■ **GOAL OF THE EXERCISE**: Your task is to find every line of the data that holds the string "UniFOA" and copy it.

■ **DATA FOR PROCESSING**:
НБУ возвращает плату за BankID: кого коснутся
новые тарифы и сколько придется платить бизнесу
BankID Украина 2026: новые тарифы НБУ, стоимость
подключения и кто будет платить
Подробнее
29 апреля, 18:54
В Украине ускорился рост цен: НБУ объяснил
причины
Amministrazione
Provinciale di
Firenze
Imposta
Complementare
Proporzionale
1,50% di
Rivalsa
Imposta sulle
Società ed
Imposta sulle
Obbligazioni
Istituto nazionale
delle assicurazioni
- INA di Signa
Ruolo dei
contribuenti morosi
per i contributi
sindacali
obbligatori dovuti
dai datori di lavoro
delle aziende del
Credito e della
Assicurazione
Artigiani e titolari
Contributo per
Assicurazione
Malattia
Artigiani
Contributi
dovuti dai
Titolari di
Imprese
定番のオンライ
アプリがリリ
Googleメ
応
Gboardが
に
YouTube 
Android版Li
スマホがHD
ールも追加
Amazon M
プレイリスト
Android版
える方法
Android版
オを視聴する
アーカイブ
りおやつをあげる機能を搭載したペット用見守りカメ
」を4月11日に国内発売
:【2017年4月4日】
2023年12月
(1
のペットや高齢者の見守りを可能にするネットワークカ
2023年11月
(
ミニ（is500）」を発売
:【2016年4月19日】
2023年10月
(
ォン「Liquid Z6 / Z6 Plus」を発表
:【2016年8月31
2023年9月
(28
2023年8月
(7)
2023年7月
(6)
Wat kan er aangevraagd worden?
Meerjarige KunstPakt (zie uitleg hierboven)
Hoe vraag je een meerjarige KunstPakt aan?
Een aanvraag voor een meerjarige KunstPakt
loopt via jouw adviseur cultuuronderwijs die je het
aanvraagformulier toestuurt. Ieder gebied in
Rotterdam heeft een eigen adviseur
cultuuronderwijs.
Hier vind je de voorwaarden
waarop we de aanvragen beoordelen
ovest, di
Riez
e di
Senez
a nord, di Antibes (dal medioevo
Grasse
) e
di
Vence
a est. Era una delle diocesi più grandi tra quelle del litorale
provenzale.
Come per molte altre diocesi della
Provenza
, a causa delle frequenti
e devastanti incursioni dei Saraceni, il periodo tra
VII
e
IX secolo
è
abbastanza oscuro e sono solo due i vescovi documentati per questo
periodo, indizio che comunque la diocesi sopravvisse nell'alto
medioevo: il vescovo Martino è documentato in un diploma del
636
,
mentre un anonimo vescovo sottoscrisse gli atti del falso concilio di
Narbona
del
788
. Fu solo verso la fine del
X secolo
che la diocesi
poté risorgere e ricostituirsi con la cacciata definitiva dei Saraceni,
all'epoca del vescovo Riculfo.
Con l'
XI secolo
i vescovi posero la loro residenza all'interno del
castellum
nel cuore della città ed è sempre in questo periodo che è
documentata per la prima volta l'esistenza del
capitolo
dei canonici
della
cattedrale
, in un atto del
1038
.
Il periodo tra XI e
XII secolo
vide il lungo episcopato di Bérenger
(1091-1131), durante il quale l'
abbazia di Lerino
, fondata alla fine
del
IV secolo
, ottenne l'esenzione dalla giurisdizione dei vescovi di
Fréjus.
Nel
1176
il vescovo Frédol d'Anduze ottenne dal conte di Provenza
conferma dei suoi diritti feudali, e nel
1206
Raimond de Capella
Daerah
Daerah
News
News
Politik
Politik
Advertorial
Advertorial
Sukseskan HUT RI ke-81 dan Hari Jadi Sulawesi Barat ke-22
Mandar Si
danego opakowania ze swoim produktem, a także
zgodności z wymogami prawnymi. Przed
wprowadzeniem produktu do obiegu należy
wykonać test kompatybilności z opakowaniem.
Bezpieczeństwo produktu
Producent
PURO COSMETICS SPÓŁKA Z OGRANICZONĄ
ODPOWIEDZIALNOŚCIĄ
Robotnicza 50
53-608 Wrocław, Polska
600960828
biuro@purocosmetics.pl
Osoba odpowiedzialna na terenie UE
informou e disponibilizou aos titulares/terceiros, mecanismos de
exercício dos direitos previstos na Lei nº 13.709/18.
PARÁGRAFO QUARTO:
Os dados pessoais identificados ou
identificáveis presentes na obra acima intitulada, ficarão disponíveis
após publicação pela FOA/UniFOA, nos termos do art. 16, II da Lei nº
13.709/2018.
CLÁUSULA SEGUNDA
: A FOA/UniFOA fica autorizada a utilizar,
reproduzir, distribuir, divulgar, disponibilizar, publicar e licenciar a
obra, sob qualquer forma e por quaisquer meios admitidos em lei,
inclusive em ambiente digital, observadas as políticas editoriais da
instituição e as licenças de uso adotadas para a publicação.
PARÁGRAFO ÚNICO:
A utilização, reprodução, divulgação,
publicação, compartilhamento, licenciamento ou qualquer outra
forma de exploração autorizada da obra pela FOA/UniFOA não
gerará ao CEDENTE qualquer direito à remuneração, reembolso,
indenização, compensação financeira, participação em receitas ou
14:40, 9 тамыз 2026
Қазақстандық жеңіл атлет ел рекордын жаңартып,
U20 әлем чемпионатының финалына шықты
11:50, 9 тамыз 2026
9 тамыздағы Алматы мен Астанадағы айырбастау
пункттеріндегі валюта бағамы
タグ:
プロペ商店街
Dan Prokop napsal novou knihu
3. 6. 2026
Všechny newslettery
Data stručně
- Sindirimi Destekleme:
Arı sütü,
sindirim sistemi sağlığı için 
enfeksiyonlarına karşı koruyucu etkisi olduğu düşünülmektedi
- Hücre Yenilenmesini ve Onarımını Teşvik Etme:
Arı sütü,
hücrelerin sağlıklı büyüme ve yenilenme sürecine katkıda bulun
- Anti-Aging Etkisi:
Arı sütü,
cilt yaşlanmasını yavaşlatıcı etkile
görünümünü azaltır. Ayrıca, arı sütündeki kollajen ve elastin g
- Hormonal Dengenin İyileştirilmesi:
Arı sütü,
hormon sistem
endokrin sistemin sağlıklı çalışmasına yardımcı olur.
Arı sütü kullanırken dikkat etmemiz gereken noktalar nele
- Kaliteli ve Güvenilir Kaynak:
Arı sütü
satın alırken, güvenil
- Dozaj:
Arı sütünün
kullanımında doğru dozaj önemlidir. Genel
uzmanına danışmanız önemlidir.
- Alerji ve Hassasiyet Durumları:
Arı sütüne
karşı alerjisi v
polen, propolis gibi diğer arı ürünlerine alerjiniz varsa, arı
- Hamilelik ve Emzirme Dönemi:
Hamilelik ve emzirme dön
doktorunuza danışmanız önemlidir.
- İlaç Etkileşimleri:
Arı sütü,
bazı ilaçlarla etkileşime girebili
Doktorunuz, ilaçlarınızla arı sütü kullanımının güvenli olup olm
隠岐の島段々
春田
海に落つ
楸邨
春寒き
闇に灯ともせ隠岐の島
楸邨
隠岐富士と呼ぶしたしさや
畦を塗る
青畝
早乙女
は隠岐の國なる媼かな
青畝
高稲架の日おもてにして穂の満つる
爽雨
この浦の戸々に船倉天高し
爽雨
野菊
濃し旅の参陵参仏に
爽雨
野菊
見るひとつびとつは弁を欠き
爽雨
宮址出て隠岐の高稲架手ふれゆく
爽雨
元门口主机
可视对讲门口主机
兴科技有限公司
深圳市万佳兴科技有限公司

■ **WRITTEN ANSWER**:
após publicação pela FOA/UniFOA, nos termos do art. 16, II da Lei nº
: A FOA/UniFOA fica autorizada a utilizar,
forma de exploração autorizada da obra pela FOA/UniFOA não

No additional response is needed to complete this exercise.